Start of Records for the exercise

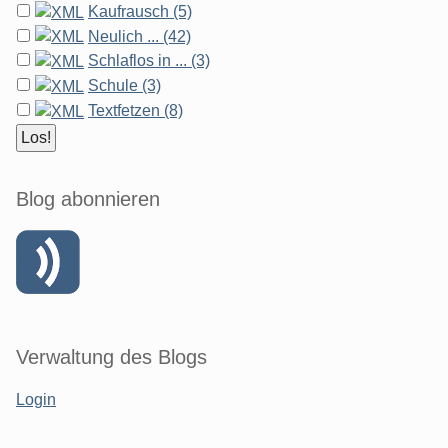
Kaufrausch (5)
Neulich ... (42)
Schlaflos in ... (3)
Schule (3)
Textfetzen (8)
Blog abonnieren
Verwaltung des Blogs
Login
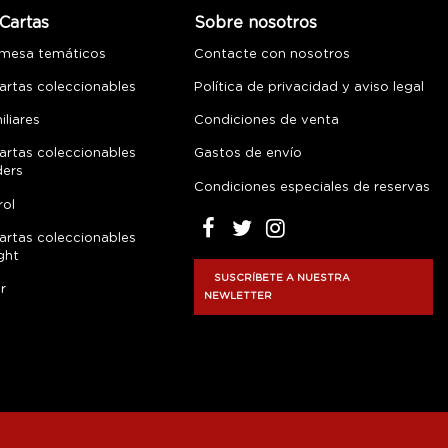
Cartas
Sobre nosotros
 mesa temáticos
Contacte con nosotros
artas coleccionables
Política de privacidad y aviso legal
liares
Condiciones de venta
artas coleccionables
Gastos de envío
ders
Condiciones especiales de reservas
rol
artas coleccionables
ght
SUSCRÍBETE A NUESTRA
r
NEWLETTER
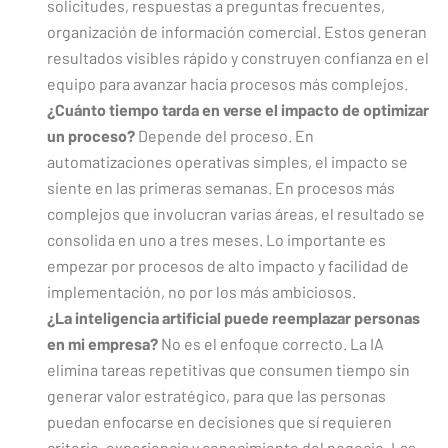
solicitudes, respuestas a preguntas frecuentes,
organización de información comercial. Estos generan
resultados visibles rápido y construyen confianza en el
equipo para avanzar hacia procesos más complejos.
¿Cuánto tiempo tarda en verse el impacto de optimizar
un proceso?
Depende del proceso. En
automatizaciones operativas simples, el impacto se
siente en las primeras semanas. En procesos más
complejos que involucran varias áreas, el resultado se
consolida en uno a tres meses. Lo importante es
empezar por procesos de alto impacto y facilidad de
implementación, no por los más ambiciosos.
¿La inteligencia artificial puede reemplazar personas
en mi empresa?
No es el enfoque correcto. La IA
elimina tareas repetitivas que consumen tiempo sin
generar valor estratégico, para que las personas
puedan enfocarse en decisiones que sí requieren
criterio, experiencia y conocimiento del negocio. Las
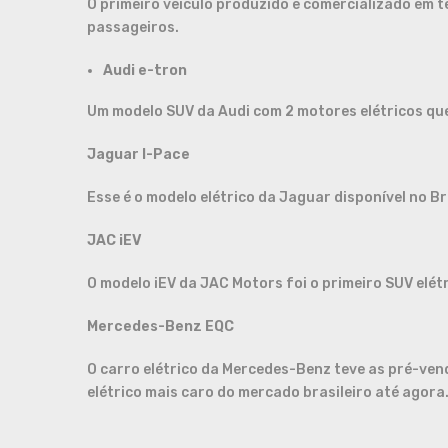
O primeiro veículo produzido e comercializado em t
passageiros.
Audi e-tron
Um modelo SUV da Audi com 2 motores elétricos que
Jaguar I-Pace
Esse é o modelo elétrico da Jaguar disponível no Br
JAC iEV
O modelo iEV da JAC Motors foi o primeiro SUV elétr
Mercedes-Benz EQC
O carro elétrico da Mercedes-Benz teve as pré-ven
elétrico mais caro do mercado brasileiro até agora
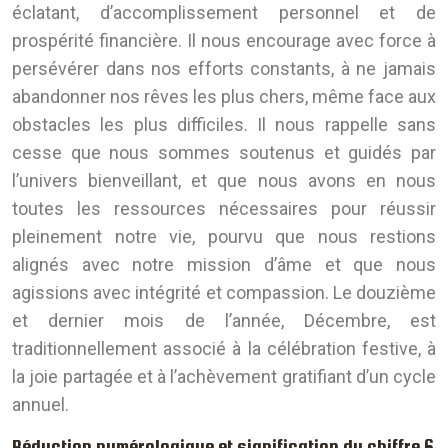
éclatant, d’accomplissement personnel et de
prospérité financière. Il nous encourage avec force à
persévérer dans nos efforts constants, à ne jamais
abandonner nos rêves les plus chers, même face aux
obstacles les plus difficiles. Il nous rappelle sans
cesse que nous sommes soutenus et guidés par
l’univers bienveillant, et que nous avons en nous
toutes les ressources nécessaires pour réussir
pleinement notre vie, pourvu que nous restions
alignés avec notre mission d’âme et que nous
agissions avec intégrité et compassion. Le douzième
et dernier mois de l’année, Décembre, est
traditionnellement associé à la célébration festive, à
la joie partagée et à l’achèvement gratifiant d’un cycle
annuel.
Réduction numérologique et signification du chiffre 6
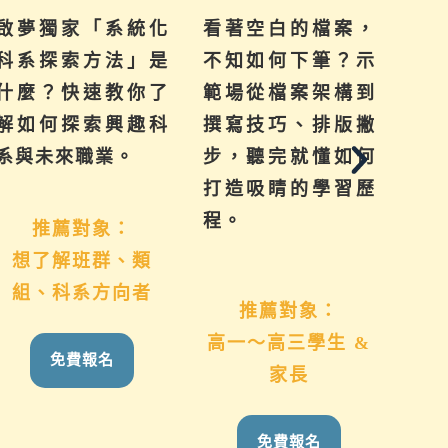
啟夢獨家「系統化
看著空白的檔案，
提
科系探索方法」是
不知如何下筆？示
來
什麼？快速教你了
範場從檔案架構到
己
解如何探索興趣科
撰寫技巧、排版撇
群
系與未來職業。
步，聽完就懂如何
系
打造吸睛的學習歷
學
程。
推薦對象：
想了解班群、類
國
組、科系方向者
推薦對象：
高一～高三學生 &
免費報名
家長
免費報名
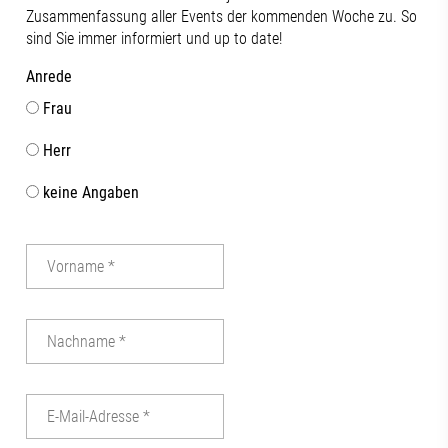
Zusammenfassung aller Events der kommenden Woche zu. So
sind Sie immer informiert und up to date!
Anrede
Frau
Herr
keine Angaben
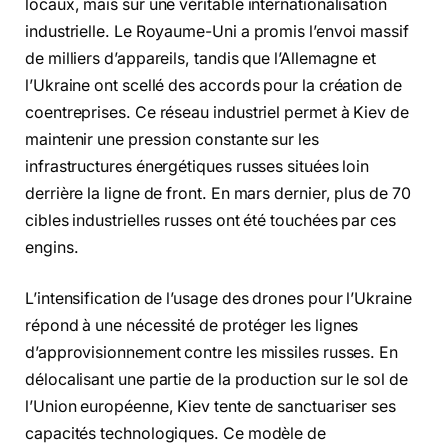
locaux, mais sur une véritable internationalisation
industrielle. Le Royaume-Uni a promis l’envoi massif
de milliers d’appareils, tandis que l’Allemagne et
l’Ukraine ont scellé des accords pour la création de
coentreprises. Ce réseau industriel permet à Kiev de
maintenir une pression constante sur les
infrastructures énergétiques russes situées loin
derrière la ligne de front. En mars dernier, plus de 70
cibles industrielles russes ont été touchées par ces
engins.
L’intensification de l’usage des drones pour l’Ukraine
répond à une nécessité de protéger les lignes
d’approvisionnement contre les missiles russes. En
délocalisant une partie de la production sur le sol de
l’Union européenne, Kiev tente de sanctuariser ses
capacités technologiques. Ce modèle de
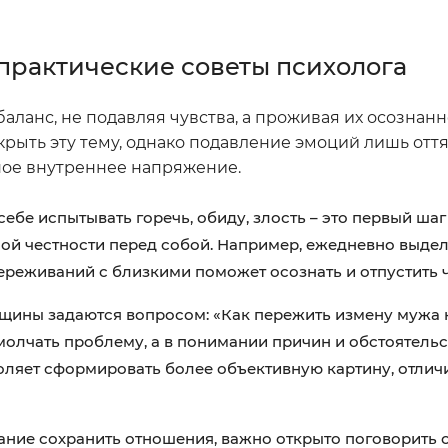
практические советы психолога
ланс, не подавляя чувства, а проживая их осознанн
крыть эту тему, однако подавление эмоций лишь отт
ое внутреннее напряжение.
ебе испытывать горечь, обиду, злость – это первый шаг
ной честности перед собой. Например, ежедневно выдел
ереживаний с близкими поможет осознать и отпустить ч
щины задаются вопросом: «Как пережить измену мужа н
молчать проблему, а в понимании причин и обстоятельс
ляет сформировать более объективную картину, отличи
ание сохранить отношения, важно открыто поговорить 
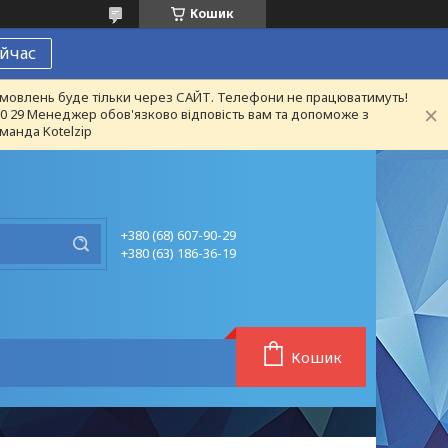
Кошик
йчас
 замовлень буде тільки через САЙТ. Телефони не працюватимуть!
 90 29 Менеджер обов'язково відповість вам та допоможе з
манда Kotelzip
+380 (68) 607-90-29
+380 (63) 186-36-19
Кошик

End of Records for the exercise

**What you have to do**. Because only one stretch of the records is wanted, please output the lines from the one holding "et dernier mois de l’année, Décembre, est" through the one holding "de milliers d’appareils, tandis" exactly, both included, and leave every picture out.

**Answer to the problem**.
et dernier mois de l’année, Décembre, est
traditionnellement associé à la célébration festive, à
la joie partagée et à l’achèvement gratifiant d’un cycle
annuel.
Réduction numérologique et signification du chiffre 6
啟夢獨家「系統化
看著空白的檔案，
提
科系探索方法」是
不知如何下筆？示
來
什麼？快速教你了
範場從檔案架構到
己
解如何探索興趣科
撰寫技巧、排版撇
群
系與未來職業。
步，聽完就懂如何
系
打造吸睛的學習歷
學
程。
推薦對象：
想了解班群、類
國
組、科系方向者
推薦對象：
高一～高三學生 &
免費報名
家長
免費報名
Zusammenfassung aller Events der kommenden Woche zu. So
sind Sie immer informiert und up to date!
Anrede
Frau
Herr
keine Angaben
locaux, mais sur une véritable internationalisation
industrielle. Le Royaume-Uni a promis l’envoi massif
de milliers d’appareils, tandis que l’Allemagne et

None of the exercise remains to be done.